======== DATA PROVIDED

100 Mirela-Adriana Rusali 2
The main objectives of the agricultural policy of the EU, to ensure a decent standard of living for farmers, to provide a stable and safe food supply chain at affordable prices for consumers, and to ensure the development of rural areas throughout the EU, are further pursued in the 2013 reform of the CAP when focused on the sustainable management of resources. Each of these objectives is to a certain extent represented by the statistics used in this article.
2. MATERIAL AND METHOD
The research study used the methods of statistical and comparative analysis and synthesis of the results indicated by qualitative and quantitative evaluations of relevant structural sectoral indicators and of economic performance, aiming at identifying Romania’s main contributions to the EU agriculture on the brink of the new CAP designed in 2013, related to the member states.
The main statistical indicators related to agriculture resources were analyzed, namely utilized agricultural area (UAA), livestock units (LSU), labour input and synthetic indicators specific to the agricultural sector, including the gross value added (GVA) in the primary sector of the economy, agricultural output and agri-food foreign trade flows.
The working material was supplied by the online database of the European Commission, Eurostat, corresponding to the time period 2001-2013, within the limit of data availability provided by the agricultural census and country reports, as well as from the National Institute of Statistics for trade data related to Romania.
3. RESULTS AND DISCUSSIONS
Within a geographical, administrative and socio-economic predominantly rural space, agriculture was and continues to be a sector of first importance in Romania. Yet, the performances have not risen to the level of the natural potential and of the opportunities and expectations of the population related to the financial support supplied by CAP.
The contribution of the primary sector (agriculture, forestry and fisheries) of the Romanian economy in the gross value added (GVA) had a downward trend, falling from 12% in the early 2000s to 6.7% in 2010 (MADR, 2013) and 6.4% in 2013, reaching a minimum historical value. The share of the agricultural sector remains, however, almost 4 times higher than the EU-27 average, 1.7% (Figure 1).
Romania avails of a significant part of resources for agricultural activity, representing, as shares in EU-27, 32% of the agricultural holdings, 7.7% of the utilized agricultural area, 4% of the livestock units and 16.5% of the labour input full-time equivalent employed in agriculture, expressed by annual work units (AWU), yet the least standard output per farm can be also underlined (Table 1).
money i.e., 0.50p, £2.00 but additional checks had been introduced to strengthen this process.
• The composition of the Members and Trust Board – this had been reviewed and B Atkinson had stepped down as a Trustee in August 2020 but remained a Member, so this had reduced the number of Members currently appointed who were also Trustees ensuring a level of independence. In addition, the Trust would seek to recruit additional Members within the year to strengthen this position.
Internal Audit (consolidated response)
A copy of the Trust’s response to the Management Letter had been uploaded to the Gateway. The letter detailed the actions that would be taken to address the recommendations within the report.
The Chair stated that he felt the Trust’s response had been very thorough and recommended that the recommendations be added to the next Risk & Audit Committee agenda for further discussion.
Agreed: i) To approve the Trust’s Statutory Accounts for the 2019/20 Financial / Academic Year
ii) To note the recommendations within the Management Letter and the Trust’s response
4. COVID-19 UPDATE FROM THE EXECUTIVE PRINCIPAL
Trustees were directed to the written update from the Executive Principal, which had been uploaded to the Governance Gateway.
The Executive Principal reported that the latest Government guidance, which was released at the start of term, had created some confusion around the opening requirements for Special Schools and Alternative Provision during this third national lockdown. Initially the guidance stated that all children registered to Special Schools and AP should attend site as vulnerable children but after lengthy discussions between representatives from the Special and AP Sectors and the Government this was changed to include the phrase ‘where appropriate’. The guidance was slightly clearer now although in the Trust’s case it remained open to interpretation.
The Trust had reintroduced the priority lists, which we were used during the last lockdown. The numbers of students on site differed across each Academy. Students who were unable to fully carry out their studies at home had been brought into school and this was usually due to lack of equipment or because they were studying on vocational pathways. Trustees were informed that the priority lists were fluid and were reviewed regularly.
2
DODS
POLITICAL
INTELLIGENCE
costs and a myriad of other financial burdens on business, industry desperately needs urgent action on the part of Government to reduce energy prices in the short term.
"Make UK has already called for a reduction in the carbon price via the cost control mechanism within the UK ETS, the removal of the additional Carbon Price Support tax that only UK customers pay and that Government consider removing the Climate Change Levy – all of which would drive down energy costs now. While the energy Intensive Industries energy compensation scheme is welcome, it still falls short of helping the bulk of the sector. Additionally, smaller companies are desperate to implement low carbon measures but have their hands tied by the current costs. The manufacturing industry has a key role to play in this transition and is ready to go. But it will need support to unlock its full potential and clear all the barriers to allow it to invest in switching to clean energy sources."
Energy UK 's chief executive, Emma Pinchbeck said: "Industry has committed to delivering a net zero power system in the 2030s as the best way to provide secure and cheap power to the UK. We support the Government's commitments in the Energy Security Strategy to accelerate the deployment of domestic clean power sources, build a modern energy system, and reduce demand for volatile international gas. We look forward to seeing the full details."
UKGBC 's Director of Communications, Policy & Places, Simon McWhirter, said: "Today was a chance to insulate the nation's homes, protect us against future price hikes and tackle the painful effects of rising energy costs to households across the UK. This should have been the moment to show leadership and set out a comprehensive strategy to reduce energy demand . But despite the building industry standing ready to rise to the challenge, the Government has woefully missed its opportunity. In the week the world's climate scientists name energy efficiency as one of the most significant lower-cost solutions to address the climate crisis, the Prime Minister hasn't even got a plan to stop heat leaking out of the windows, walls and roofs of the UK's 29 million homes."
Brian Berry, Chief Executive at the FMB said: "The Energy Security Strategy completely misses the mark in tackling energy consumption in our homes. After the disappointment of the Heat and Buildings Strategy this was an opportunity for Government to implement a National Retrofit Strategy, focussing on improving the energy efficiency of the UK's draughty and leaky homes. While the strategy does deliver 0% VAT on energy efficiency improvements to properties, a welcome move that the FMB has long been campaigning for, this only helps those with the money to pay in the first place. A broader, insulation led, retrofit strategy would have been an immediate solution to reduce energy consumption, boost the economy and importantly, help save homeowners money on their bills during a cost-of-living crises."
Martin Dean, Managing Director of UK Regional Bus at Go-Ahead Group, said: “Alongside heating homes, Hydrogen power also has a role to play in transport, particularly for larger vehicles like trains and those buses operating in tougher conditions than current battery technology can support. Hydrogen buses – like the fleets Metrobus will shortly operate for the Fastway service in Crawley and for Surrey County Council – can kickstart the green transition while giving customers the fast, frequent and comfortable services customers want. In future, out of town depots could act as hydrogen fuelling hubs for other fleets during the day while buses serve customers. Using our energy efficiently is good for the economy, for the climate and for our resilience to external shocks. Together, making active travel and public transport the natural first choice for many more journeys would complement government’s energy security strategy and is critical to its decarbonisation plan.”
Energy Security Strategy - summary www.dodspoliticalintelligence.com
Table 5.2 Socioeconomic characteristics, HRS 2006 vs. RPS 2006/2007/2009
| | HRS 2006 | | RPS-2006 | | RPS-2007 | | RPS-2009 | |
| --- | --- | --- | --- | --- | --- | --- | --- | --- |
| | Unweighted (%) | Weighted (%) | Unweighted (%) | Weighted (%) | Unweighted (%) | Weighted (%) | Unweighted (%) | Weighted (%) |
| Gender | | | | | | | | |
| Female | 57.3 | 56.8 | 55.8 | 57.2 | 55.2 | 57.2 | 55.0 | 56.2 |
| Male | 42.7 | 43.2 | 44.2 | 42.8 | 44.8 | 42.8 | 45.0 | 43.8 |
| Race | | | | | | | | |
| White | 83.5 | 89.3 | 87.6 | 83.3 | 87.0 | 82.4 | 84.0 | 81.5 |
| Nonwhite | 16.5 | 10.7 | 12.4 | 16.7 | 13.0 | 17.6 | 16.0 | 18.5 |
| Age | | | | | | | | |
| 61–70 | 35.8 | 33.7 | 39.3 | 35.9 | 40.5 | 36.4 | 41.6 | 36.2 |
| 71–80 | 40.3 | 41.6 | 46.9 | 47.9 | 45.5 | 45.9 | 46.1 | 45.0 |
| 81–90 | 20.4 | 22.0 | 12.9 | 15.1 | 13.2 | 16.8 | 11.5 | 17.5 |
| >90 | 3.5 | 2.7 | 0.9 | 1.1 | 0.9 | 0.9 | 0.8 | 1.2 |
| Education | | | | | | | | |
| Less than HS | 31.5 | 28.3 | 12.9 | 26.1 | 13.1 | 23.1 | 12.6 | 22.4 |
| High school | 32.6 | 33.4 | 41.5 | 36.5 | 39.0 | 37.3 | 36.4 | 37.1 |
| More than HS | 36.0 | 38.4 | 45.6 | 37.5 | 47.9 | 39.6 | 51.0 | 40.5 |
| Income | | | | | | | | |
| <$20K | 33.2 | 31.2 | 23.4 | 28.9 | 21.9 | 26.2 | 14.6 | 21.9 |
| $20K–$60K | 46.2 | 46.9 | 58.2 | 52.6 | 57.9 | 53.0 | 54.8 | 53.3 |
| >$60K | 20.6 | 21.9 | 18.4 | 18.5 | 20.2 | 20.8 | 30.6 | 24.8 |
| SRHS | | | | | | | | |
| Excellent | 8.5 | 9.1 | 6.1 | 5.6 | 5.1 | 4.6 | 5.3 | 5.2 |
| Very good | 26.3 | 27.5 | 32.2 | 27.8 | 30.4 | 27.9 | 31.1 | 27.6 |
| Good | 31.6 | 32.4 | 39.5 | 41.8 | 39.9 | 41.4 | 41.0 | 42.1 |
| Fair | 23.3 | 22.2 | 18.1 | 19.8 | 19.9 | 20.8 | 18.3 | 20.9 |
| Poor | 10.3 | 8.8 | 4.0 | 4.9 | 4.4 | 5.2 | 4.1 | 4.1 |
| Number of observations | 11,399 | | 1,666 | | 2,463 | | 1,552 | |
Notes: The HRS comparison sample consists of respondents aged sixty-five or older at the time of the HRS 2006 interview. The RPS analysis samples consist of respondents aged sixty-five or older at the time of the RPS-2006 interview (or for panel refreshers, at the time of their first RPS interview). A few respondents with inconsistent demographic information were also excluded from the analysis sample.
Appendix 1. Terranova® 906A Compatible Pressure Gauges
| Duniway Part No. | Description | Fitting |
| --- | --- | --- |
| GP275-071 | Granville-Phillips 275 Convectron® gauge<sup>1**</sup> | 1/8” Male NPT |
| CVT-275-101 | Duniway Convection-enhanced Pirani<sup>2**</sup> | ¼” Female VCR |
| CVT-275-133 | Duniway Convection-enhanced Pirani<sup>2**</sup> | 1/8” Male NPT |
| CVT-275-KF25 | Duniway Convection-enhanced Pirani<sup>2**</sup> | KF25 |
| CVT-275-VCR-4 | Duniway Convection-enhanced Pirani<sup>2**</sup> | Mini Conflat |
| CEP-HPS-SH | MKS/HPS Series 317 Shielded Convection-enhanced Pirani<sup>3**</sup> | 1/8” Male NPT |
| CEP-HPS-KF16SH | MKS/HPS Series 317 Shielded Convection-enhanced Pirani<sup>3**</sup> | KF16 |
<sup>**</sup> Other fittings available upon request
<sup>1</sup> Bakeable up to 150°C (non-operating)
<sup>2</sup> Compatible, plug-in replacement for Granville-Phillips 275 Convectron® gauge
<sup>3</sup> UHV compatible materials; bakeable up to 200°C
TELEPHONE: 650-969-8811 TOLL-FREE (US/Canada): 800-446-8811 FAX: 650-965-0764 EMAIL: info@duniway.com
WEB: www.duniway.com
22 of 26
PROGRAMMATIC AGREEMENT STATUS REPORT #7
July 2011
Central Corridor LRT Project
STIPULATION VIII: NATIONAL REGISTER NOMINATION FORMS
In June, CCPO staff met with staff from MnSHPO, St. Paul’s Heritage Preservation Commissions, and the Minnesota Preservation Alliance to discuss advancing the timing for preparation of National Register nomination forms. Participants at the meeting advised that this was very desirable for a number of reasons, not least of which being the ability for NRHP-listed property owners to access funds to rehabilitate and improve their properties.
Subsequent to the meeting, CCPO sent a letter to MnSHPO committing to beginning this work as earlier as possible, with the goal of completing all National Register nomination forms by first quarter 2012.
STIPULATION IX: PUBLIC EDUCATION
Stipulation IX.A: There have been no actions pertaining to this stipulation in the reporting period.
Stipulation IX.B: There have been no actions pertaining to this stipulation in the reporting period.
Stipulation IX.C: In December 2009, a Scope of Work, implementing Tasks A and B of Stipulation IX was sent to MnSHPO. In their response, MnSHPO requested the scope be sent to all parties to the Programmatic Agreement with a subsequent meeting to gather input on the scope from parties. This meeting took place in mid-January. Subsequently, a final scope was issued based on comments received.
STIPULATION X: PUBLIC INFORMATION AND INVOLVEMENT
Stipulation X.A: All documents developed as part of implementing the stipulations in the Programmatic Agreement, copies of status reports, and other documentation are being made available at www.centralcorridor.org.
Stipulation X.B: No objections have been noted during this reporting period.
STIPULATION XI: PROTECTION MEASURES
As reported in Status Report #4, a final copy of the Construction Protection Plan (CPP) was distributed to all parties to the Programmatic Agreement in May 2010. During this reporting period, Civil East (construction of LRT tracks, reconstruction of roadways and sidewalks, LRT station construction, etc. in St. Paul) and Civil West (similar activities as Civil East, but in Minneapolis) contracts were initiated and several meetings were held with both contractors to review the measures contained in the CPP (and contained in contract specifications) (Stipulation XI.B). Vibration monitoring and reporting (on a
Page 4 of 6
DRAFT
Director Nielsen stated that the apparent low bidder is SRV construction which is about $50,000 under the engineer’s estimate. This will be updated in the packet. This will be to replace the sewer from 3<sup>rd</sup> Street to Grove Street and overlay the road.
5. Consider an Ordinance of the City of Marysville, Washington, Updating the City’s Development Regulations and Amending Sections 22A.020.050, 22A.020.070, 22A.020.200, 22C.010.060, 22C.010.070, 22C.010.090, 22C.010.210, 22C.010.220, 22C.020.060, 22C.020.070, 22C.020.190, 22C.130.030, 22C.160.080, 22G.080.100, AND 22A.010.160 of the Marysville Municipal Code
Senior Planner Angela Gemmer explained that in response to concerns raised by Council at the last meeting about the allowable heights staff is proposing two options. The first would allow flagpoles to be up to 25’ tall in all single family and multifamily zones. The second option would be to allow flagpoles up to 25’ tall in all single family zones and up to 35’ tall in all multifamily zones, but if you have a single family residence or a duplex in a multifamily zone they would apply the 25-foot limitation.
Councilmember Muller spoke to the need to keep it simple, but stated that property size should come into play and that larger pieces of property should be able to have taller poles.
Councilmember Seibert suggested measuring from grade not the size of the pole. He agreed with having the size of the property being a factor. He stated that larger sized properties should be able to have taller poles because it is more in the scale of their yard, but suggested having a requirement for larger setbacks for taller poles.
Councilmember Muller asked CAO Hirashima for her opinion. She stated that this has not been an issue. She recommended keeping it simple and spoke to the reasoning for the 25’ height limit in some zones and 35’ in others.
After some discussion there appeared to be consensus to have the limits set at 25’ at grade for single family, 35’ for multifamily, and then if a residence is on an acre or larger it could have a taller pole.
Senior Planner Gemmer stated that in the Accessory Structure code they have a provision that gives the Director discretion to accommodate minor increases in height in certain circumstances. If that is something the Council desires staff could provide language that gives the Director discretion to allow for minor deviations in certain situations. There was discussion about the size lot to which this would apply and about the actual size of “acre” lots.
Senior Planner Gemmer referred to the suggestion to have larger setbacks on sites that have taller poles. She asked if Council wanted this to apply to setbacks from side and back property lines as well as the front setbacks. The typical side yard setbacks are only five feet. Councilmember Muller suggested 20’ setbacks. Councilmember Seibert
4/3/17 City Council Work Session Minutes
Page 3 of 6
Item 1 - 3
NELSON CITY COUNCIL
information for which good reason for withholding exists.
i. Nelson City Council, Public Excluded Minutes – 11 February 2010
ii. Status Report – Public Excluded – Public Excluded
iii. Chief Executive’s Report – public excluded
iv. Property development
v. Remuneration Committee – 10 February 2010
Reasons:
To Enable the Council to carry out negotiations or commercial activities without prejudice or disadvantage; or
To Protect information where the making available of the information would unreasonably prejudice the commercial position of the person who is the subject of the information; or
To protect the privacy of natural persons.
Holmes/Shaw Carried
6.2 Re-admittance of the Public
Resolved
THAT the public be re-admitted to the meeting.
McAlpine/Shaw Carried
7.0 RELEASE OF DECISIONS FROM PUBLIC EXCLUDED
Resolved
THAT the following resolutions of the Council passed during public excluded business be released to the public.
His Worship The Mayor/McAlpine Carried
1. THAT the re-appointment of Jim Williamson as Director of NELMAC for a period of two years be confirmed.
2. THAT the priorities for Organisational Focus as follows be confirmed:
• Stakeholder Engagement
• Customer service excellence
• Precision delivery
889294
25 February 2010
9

================

#### TASK STATEMENT:
Each line in the records above that contains the word "Committee" must be copied.

#### OUTPUT BELOW:
The Chair stated that he felt the Trust’s response had been very thorough and recommended that the recommendations be added to the next Risk & Audit Committee agenda for further discussion.
v. Remuneration Committee – 10 February 2010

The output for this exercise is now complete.